-- TASK GOAL --
Reproduce the listing verbatim.

-- DATA --
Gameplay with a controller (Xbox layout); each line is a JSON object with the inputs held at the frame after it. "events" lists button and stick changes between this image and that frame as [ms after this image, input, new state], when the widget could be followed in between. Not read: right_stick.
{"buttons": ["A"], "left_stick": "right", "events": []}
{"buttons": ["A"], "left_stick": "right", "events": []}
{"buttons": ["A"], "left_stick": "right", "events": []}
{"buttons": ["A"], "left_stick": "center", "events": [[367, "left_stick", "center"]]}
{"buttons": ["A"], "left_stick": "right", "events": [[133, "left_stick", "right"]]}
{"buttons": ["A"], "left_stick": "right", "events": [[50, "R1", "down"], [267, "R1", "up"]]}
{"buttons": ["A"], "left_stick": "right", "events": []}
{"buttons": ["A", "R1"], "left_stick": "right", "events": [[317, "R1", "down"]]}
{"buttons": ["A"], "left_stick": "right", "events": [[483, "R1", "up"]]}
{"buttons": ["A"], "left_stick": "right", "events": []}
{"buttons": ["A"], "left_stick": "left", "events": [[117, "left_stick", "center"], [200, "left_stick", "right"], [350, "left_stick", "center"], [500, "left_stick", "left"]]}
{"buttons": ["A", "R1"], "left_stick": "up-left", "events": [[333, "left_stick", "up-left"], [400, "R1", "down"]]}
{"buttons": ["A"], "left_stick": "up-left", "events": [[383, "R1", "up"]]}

-- RESULT OF THE TASK --
Gameplay with a controller (Xbox layout); each line is a JSON object with the inputs held at the frame after it. "events" lists button and stick changes between this image and that frame as [ms after this image, input, new state], when the widget could be followed in between. Not read: right_stick.
{"buttons": ["A"], "left_stick": "right", "events": []}
{"buttons": ["A"], "left_stick": "right", "events": []}
{"buttons": ["A"], "left_stick": "right", "events": []}
{"buttons": ["A"], "left_stick": "center", "events": [[367, "left_stick", "center"]]}
{"buttons": ["A"], "left_stick": "right", "events": [[133, "left_stick", "right"]]}
{"buttons": ["A"], "left_stick": "right", "events": [[50, "R1", "down"], [267, "R1", "up"]]}
{"buttons": ["A"], "left_stick": "right", "events": []}
{"buttons": ["A", "R1"], "left_stick": "right", "events": [[317, "R1", "down"]]}
{"buttons": ["A"], "left_stick": "right", "events": [[483, "R1", "up"]]}
{"buttons": ["A"], "left_stick": "right", "events": []}
{"buttons": ["A"], "left_stick": "left", "events": [[117, "left_stick", "center"], [200, "left_stick", "right"], [350, "left_stick", "center"], [500, "left_stick", "left"]]}
{"buttons": ["A", "R1"], "left_stick": "up-left", "events": [[333, "left_stick", "up-left"], [400, "R1", "down"]]}
{"buttons": ["A"], "left_stick": "up-left", "events": [[383, "R1", "up"]]}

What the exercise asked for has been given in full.